Conflicting Business
Translator
Tempo.co
Editor
Laila Afifa
Kamis, 30 April 2020 22:05 WIB
TEMPO.CO, Jakarta - Conflicts of interest of two millennial members of the special staff show the poor accountability within Jokowi’s administration.
JOKOWI was wrong from the outset: appointing members of the presidential special staff from the millennial generation without giving them clear job descriptions. If he wants to hear the voices of young people, he could invite them regularly to the Palace without actually recruiting them. The appointment of seven special staffers from the millennials has bloated the bureaucracy. Appointed to echelon I level, they now have echelon II and echelon III officials, along with the rest of the bureaucracy and facilities – offices, secretaries, drivers, aides, official cars and government housing. Jokowi has not kept his own campaign promise to establish a lean government.
We subsequently learned that the problem was not simply the president’s flirtation with the idea of bringing young people on board. The resignations of two special staffers last week was the climax of a deeper problem: conflicts of interest.
The first to go was Adamas Belva Syah Devara. The founder of Ruang Raya Indonesia resigned from his position following widespread gossip. Ruang Raya is a technology startup that was appointed by the government to partner it in the pre-employment card program. Ruangguru, as Belva’s company is better known, was appointed as one of the platforms in a project valued at Rp5.6 trillion from the total budget of Rp20 trillion without having to submit a tender. Although Belva has since resigned from the special staff, Ruangguru has not withdrawn from the project it was awarded.

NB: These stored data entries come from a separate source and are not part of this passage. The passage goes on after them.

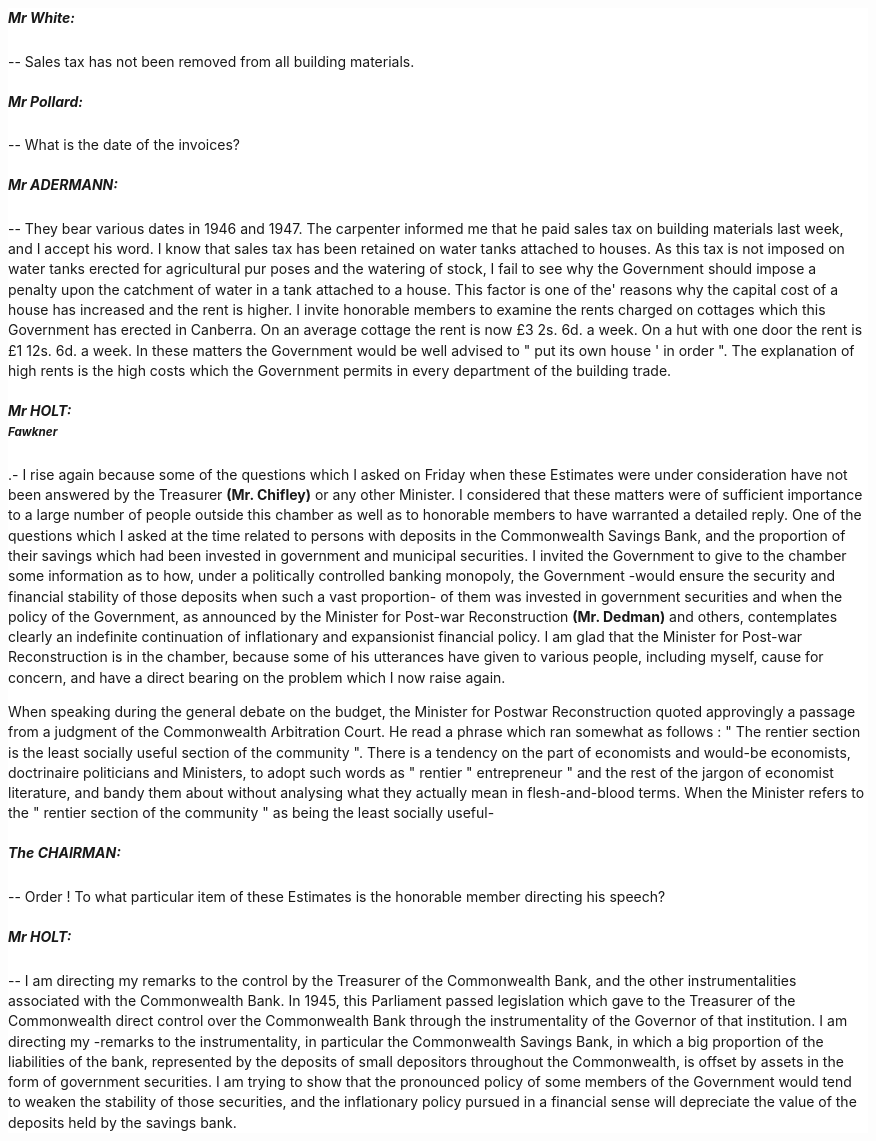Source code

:##### Mr White:

--  Sales tax has not been removed from all building materials. 

##### Mr Pollard:

--  What is the date of the invoices? 

##### Mr ADERMANN:

-- They bear various dates in 1946 and 1947. The carpenter informed me that he paid sales tax on building materials last week, and I accept his word. I know that sales tax has been retained on water tanks attached to houses. As this tax is not imposed on water tanks erected for agricultural pur poses and the watering of stock, I fail to see why the Government should impose a penalty upon the catchment of water in a tank attached to a house. This factor is one of the' reasons why the capital cost of a house has increased and the rent is higher. I invite honorable members to examine the rents charged on cottages which this Government has erected in Canberra. On an average cottage the rent is now £3 2s. 6d. a week. On a hut with one door the rent is £1 12s. 6d. a week. In these matters the Government would be well advised to " put its own  house ' in order ". The explanation of high rents is the high costs which the Government permits in every department of the building trade. 

##### Mr HOLT:<br><small class="text-muted">Fawkner</small>

.- I rise again because some of the questions which I asked on Friday when these Estimates were under consideration have not been answered by the Treasurer  **(Mr. Chifley)**  or any other Minister. I considered that these matters were of sufficient importance to a large number of people outside this chamber as well as to honorable members to have warranted a detailed reply. One of the questions which I asked at the time related to persons with deposits in the Commonwealth Savings Bank, and the proportion of their savings which had been invested in government and municipal securities. I invited the Government to give to the chamber some information as to how, under a politically controlled banking monopoly, the Government -would ensure the security and financial stability of those deposits when such a vast proportion- of them was invested in government securities and when the policy of the Government, as announced by the Minister for Post-war Reconstruction  **(Mr. Dedman)**  and others, contemplates clearly an indefinite continuation of inflationary and expansionist financial policy. I am glad that the Minister for Post-war Reconstruction is in the chamber, because some of his utterances have given to various people, including myself, cause for concern, and have a direct bearing on the problem which I now raise again. 

When speaking during the general debate on the budget, the Minister for Postwar Reconstruction quoted approvingly  a passage from a judgment of the Commonwealth Arbitration Court. He read a phrase which ran somewhat as follows : " The rentier section is the least socially useful section of the community ". There is a tendency on the part of economists and would-be economists, doctrinaire politicians and Ministers, to adopt such words as " rentier " entrepreneur " and the rest of the jargon of economist literature, and bandy them about without analysing what they actually mean in flesh-and-blood terms. When the Minister refers to the " rentier section of the community " as being the least socially useful- 

##### The CHAIRMAN:

-- Order ! To what particular item of these Estimates is the honorable member directing his speech? 

##### Mr HOLT:

-- I am directing my remarks to the control by the Treasurer of the Commonwealth Bank, and the other instrumentalities associated with the Commonwealth Bank. In 1945, this Parliament passed legislation which gave to the Treasurer of the Commonwealth direct control over the Commonwealth Bank through the instrumentality of the Governor of that institution. I am directing my -remarks to the instrumentality, in particular the Commonwealth Savings Bank, in which a big proportion of the liabilities of the bank, represented by the deposits of small depositors throughout the Commonwealth, is offset by assets in the form of  government  securities. I am trying to show that the pronounced policy of some members of the Government would tend to weaken the stability of those securities, and the inflationary policy pursued in a financial sense will depreciate the value of the deposits held by the savings bank.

Belva’s defense that as a member of the special staff he was not directly involved in the decision-making of the pre-employment training program shows a lack of awareness of the principles of good governance. Conflicts of interest arise when a public official is also the awardee of a project – even if the position he or she holds is not directly linked to the project.

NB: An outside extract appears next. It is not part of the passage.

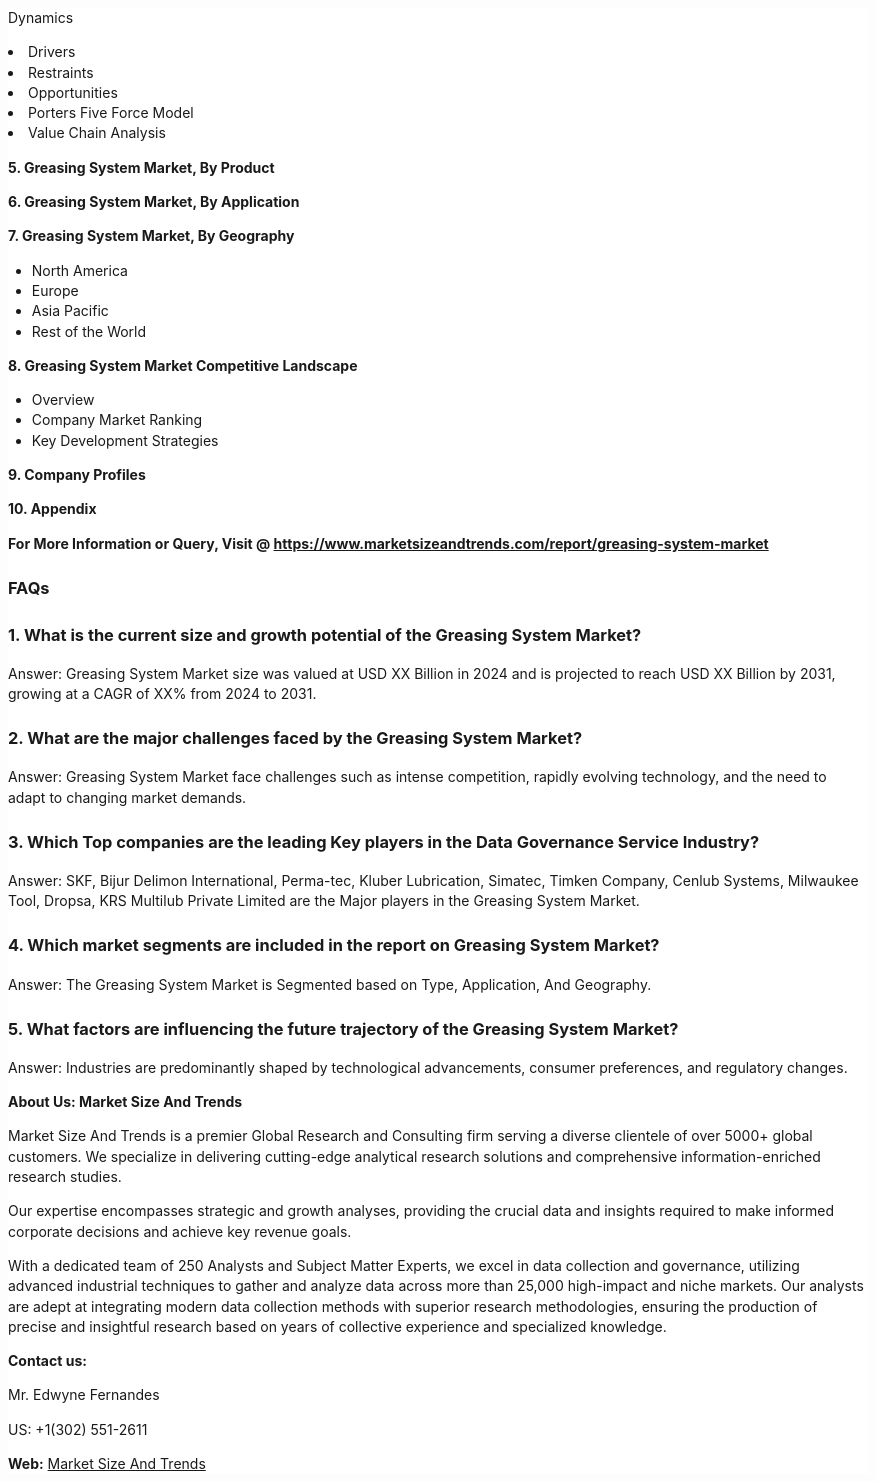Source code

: Dynamics</span></li><li><span class="">Drivers</span></li><li><span class="">Restraints</span></li><li><span class="">Opportunities</span></li><li><span class="">Porters Five Force Model</span></li><li><span class="">Value Chain Analysis</span></li></ul></div><div class="" data-test-id=""><p><strong><span class="">5. Greasing System Market, By Product</span></strong></p></div><div class="" data-test-id=""><p><strong><span class="">6. Greasing System Market, By Application</span></strong></p></div><div class="" data-test-id=""><p><strong><span class="">7. Greasing System Market, By Geography</span></strong></p></div><div class="" data-test-id=""><ul><li><span class="">North America</span></li><li><span class="">Europe</span></li><li><span class="">Asia Pacific</span></li><li><span class="">Rest of the World</span></li></ul></div><div class="" data-test-id=""><p><strong><span class="">8. Greasing System Market Competitive Landscape</span></strong></p></div><div class="" data-test-id=""><ul><li><span class="">Overview</span></li><li><span class="">Company Market Ranking</span></li><li><span class="">Key Development Strategies</span></li></ul></div><div class="" data-test-id=""><p><strong><span class="">9. Company Profiles</span></strong></p></div><div class="" data-test-id=""><p><strong><span class="">10. Appendix</span></strong></p></div><div class="" data-test-id=""><p><strong><span class="">For More Information or Query, Visit @ <a href="https://www.marketsizeandtrends.com/report/greasing-system-market" target="_blank">https://www.marketsizeandtrends.com/report/greasing-system-market</a></span></strong></p></div><div class="" data-test-id=""><div class="article-main__content" data-test-id="publishing-text-block"><h3><strong><span class="">FAQs</span></strong></h3></div><div class="article-main__content" data-test-id="publishing-text-block"><h3><span class="">1. What is the current size and growth potential of the Greasing System Market?</span></h3></div><div class="article-main__content" data-test-id="publishing-text-block"><p><span class="font-[700]">Answer</span><span class="">: Greasing System Market size was valued at USD XX Billion in 2024 and is projected to reach USD XX Billion by 2031, growing at a CAGR of XX% from 2024 to 2031.</span></p></div><div class="article-main__content" data-test-id="publishing-text-block"><h3><span class="">2. What are the major challenges faced by the Greasing System Market?</span></h3></div><div class="article-main__content" data-test-id="publishing-text-block"><p><span class="font-[700]">Answer</span><span class="">: Greasing System Market face challenges such as intense competition, rapidly evolving technology, and the need to adapt to changing market demands.</span></p></div><div class="article-main__content" data-test-id="publishing-text-block"><h3><span class="">3. Which Top companies are the leading Key players in the Data Governance Service Industry?</span></h3></div><div class="article-main__content" data-test-id="publishing-text-block"><p><span class="font-[700]">Answer</span><span class="">: SKF, Bijur Delimon International, Perma-tec, Kluber Lubrication, Simatec, Timken Company, Cenlub Systems, Milwaukee Tool, Dropsa, KRS Multilub Private Limited are the Major players in the Greasing System Market.</span></p></div><div class="article-main__content" data-test-id="publishing-text-block"><h3><span class="">4. Which market segments are included in the report on Greasing System Market?</span></h3></div><div class="article-main__content" data-test-id="publishing-text-block"><p><span class="font-[700]">Answer</span><span class="">: The Greasing System Market is Segmented based on Type, Application, And Geography.</span></p></div><div class="article-main__content" data-test-id="publishing-text-block"><h3><span class="">5. What factors are influencing the future trajectory of the Greasing System Market?</span></h3></div><div class="article-main__content" data-test-id="publishing-text-block"><p><span class="font-[700]">Answer:</span><span class="">&nbsp;Industries are predominantly shaped by technological advancements, consumer preferences, and regulatory changes.</span></p></div><p><strong><span class="">About Us: Market Size And Trends</span></strong></p></div><div class="" data-test-id=""><p><span class="">Market Size And Trends is a premier Global Research and Consulting firm serving a diverse clientele of over 5000+ global customers. We specialize in delivering cutting-edge analytical research solutions and comprehensive information-enriched research studies.</span></p></div><div class="" data-test-id=""><p><span class="">Our expertise encompasses strategic and growth analyses, providing the crucial data and insights required to make informed corporate decisions and achieve key revenue goals.</span></p></div><div class="" data-test-id=""><p><span class="">With a dedicated team of 250 Analysts and Subject Matter Experts, we excel in data collection and governance, utilizing advanced industrial techniques to gather and analyze data across more than 25,000 high-impact and niche markets. Our analysts are adept at integrating modern data collection methods with superior research methodologies, ensuring the production of precise and insightful research based on years of collective experience and specialized knowledge.</span></p></div><div class="" data-test-id=""><p><strong><span class="">Contact us:</span></strong></p></div><div class="" data-test-id=""><p><span class="">Mr. Edwyne Fernandes</span></p></div><div class="" data-test-id=""><p><span class="">US: +1(302) 551-2611<br /></span></p><p><span class=""><strong>Web:</strong> <a href="https://www.marketsizeandtrends.com/" target="_blank">Market Size And Trends</a></span></p></div>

The next casualty was Andi Taufan Garuda Putra. This special staffer also resigned after issuing an official letter asking for support from subdistrict heads to help his company spread information about the dangers of the coronavirus. Andi is the managing director of Amartha Mikro Fintek, the company responsible for the Covid-19 information campaign of the ministry of village affairs, the development of disadvantaged regions and transmigration.
As a member of the special staff, Andi was tasked with giving the president inputs, suggestions and advice. The issuing of a letter directly to subdistrict heads clearly encroaches on the authority of the chief of the National Disaster Mitigation Agency (BNPB) and that of regional leaders. The president had previously appointed the BNPB chief as chairman of the Covid-19 taskforce and had also ordered regional leaders to chair the taskforces in their regions. Apart from the bureaucratic inappropriacy, Andi’s letter and the involvement of his company in a government project stands out clearly as a conflict of interest of a state official.
These issues with the special staff are not the only example. Besides this, there was the involvement of Pandu Patria Sjahrir, nephew of Coordinating Minister for Maritime Affairs and Investment Luhut Binsar Pandjaitan. Pandu is the man who brought the owner of SoftBank Japan, Masayoshi Son, to meet with President Jokowi to discuss the funding for the new capital in East Kalimantan. As well as the family connection, Pandu is also the director of Toba Bara Sejahtra, a company owned by Luhut.
Family connections linked to business and political interests damage the image of the government. The president should take action to stop this type of cronyism – once he improves his own understanding of the importance of accountability in governance.